Sunday, September 22, 2013

Window on Eurasia: Soviets Sowed Seeds of Today’s Religious Radicalism – Muslim and Christian – in Central Asia



Paul Goble

            Staunton, September 22 –Soviet suppression of Russian Orthodoxy in Central Asia, Stalin’s exiling of representatives of various Protestant communities to that region, and Moscow’s attempt to replace religious identities with ethnic ones among the indigenous Muslim population set the stage for the rise of religious radicalism of all kinds there.

            Indeed, Aleksey Sukhov argues in an article on the Evrazia.org portal, “as a result of the policy of state atheism, favorable conditions for the activities of supporters of radical Islam and also various religious sects and new religious organizations (including totalitarian ones) were in place at the moment of the collapse of the USSR” (evrazia.org/article/2368).

            Although he devotes most of his 5,000-word article to the history of Islam and Russian Orthodoxy in Central Asia in general and Kyrgyzstan in particular before 1917, Sukhov provides one of the most thoughtful Russian discussions of the highly sensitive issue of Soviet responsibility for present-day religious extremism.

            This is not a simple story, but it is a critically important one for understanding what has happened and why – and also for recognizing that many of the same Soviet actions that opened the way for Islamist extremism also had the effect of equally unintentionally promoting Christian radicalism as well.

            In the early 1920s, the Bolsheviks were able to use the isolation of the Russian Orthodox Church and the divisions, religious as well as ethnic, among the indigenous and Islamic population. At first they hoped to use attacks on Orthodoxy to gain support from Muslims and then to use the Muslims to spread the revolution to the East.

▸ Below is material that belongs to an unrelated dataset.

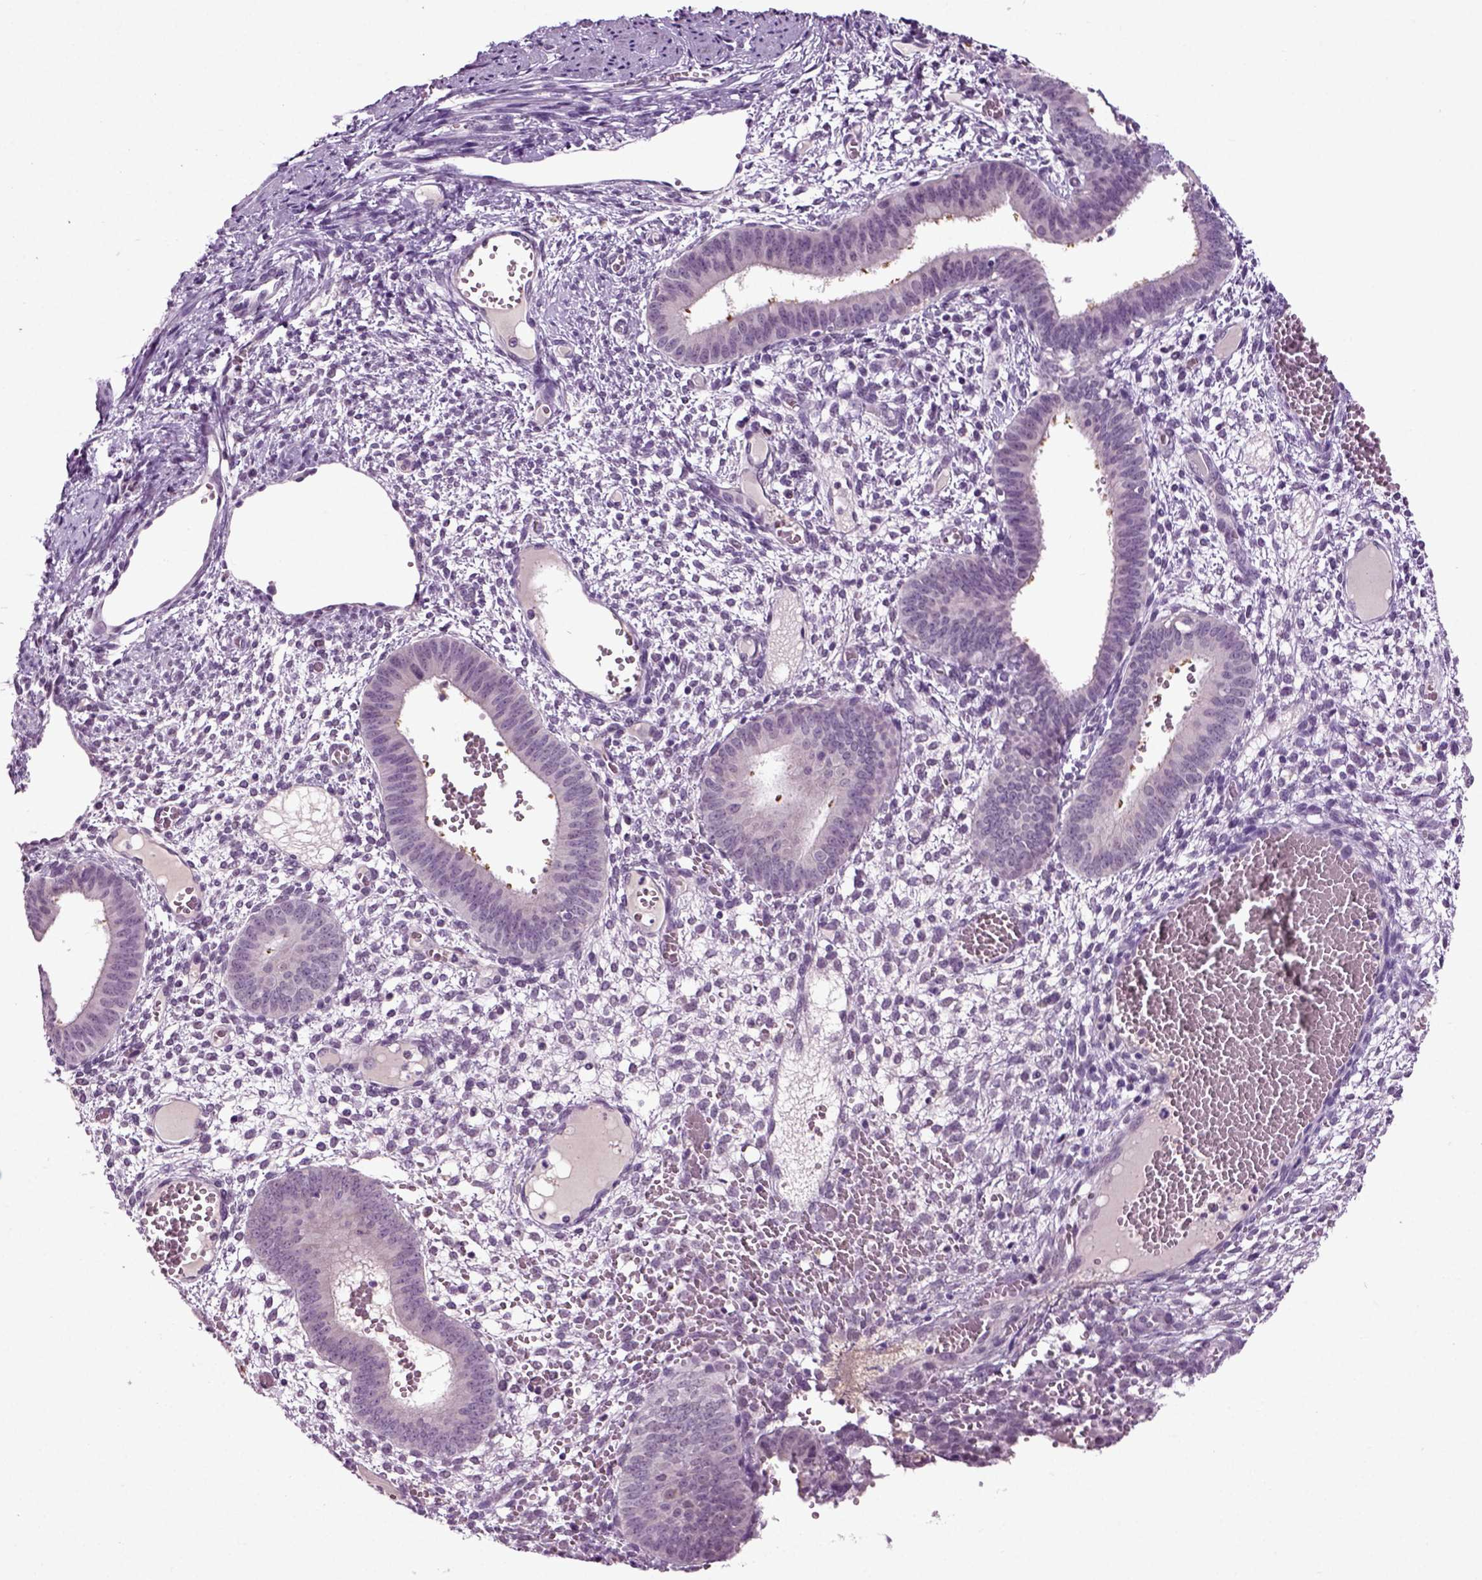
{"staining": {"intensity": "negative", "quantity": "none", "location": "none"}, "tissue": "endometrium", "cell_type": "Cells in endometrial stroma", "image_type": "normal", "snomed": [{"axis": "morphology", "description": "Normal tissue, NOS"}, {"axis": "topography", "description": "Endometrium"}], "caption": "The photomicrograph exhibits no staining of cells in endometrial stroma in unremarkable endometrium.", "gene": "SPATA17", "patient": {"sex": "female", "age": 42}}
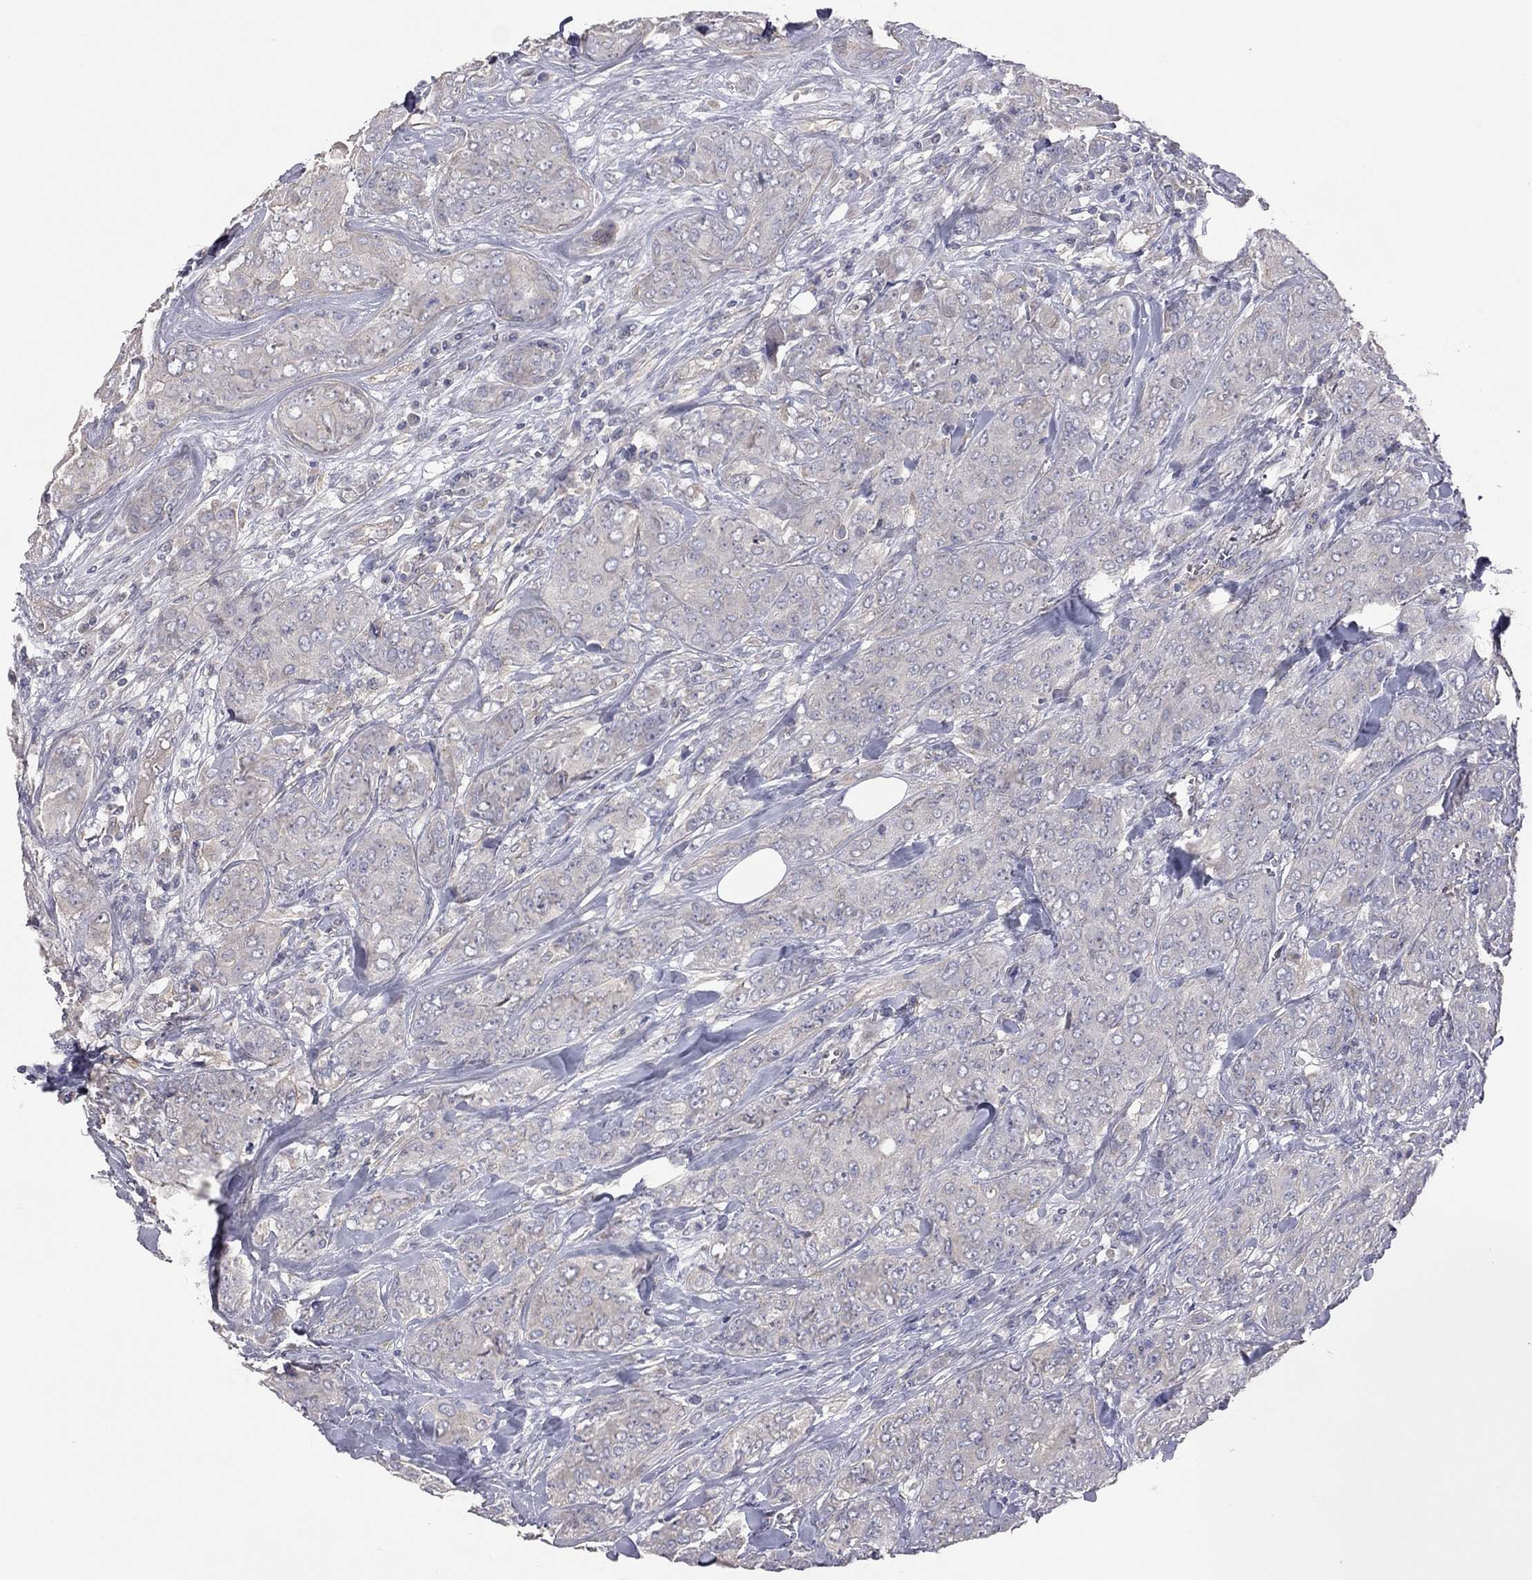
{"staining": {"intensity": "negative", "quantity": "none", "location": "none"}, "tissue": "breast cancer", "cell_type": "Tumor cells", "image_type": "cancer", "snomed": [{"axis": "morphology", "description": "Duct carcinoma"}, {"axis": "topography", "description": "Breast"}], "caption": "There is no significant positivity in tumor cells of breast invasive ductal carcinoma. The staining is performed using DAB (3,3'-diaminobenzidine) brown chromogen with nuclei counter-stained in using hematoxylin.", "gene": "KCNB1", "patient": {"sex": "female", "age": 43}}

            “However,” Sukhov points out, “they quickly recognized that danger which the consolidation of Turkestan on a pan-Islamic basis would represent” and consequently sought to weaken Islam both by direct attacks on mosques and mullahs and by the division of the region into ethnically-defined territories.

             The Bolsheviks attacked the Orthodox Church first. They suppressed the local hierarchs and priests, replacing them with pro-Soviet “renewal” figures from elsewhere, and closed almost all the churches.  By the 1930s, there was only one Orthodox church open in all of Central Asia – the Pokrovsky Cathedral in Samarkand.

            According to Sukhov, the local Muslims “showed sympathy” to the Christian victims of this anti-religious campaign, hiding the priests “even at the risk of their own lives.”  These priests in turn became an underground or “catacomb” church, very much cut off from and later at odds with the restored Patriarchate in Moscow.

            After World War II, Sukhov continued, Kyrgyzstan – and he could have added other parts of Central Asia as well – became the place of exile of “religious sectarians from the western oblast of Ukraine and Belarus, Bessarabia, Northern Bukovina, and the Baltics.”  These included Jehovah’s Witnesses, various Pentecostals, Evangelical Baptists, and Seventh Day Adventists.

            These groups had the greatest influence in Slavic communities who had been deprived of a church because of Moscow’s attacks on Orthodoxy, Sukhov continues.  “As a result, and thanks to the deportation to Kyrgyzstan were rooted many new and hitherto unknown in that religious trends and sects.”

            After 1945, Moscow allowed some of the Russian Orthodox churches to reopen.  Their number in Central Asia reached 66 in the early 1950s, but most of them were shuttered again at the end of that decade during Khrushchev’s anti-religious campaign.  Only at the end of the 1980s did they reopen. In 1990, there were a total of 56 Orthodox churches there.

            During the Soviet period, Sukhov says, official or institutionalized Islam was seriously weakened for the same reasons that Russian Orthodoxy was. But just as the closing of churches had not ended Christianity but driven it underground and in some cases politicized it, so too the closure of mosques had the same effect.

             Islam remained an important component of identity, and Soviet campaigns against it “did not destroy” the faith but rather “drove religious leaders into the deep underground.”  There, they continued to function, and something else happened as well: this “popular Islam became something more than a religion;” it became a bastion of national identity and political resistance.